(Dataset entries)
>>>>

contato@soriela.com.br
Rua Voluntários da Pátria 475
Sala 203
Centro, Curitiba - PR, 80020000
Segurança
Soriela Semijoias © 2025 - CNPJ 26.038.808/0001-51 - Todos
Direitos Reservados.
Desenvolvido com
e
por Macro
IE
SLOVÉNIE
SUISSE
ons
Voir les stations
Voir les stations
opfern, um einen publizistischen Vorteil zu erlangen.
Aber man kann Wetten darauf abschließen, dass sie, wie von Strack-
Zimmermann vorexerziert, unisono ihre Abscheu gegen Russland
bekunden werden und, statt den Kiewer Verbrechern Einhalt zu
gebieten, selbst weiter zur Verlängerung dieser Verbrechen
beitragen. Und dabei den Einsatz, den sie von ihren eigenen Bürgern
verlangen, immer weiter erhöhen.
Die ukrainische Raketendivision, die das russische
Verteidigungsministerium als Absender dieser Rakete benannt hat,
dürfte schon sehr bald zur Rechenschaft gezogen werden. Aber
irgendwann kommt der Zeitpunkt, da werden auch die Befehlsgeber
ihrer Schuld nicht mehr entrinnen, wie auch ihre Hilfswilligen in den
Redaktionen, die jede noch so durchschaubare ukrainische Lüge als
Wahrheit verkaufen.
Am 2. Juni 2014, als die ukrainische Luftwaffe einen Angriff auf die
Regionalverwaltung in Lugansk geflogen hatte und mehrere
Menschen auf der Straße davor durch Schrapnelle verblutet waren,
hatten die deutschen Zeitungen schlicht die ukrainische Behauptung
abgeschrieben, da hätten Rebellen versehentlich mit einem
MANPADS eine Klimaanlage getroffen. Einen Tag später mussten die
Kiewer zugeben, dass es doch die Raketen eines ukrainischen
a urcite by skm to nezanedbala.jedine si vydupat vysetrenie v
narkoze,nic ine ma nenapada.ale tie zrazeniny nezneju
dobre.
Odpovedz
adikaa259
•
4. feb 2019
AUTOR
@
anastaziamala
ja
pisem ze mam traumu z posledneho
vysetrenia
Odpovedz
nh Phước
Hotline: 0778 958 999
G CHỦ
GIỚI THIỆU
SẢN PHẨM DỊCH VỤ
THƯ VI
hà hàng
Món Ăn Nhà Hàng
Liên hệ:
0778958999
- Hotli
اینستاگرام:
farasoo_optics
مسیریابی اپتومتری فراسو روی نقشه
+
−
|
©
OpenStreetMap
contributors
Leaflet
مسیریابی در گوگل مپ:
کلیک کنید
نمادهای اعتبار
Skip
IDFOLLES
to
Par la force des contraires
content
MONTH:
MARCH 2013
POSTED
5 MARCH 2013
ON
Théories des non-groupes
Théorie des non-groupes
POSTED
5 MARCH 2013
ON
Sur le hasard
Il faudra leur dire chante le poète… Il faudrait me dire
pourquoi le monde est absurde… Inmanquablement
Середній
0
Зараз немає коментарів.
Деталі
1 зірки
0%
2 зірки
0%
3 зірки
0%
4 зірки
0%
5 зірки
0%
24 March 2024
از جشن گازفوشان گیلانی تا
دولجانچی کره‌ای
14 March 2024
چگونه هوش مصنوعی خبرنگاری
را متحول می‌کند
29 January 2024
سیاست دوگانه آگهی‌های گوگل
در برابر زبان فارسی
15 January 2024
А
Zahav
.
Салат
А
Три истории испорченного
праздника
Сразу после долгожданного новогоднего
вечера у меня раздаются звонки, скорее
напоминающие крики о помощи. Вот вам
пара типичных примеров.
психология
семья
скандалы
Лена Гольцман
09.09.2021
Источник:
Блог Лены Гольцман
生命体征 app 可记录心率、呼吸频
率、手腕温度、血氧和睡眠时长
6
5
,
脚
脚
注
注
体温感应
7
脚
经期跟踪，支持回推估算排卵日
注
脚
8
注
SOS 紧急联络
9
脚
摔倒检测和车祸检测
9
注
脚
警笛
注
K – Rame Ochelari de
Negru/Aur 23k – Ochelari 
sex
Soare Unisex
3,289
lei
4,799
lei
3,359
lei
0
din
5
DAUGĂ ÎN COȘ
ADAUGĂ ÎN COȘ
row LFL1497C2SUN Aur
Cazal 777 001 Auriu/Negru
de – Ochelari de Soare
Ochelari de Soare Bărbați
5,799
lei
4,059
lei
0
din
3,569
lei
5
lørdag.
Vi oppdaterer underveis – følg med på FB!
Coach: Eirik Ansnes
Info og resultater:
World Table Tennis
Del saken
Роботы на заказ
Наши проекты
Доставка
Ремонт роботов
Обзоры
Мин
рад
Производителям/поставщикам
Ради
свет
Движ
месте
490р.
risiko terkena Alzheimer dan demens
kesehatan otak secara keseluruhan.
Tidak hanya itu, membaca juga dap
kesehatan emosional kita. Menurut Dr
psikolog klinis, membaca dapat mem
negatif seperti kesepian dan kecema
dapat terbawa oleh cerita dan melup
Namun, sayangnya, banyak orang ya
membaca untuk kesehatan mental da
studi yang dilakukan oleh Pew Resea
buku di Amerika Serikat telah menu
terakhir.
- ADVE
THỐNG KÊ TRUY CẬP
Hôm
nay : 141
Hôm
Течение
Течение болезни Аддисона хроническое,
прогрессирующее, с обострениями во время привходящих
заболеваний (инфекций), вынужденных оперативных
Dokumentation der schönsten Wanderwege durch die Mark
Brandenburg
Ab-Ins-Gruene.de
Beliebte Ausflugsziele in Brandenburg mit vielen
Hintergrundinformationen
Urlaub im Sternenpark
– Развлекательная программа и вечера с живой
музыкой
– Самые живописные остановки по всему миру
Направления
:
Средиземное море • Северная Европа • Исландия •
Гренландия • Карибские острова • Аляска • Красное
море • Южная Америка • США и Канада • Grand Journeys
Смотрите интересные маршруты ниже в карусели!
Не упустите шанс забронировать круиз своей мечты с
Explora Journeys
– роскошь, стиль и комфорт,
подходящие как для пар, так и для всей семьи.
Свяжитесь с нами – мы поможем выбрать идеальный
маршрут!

<<<<

• BRIEF: Examine each line of the records above and tally those with the string "گوگل". State the total alone.

• ANSWER TO THIS TASK: 2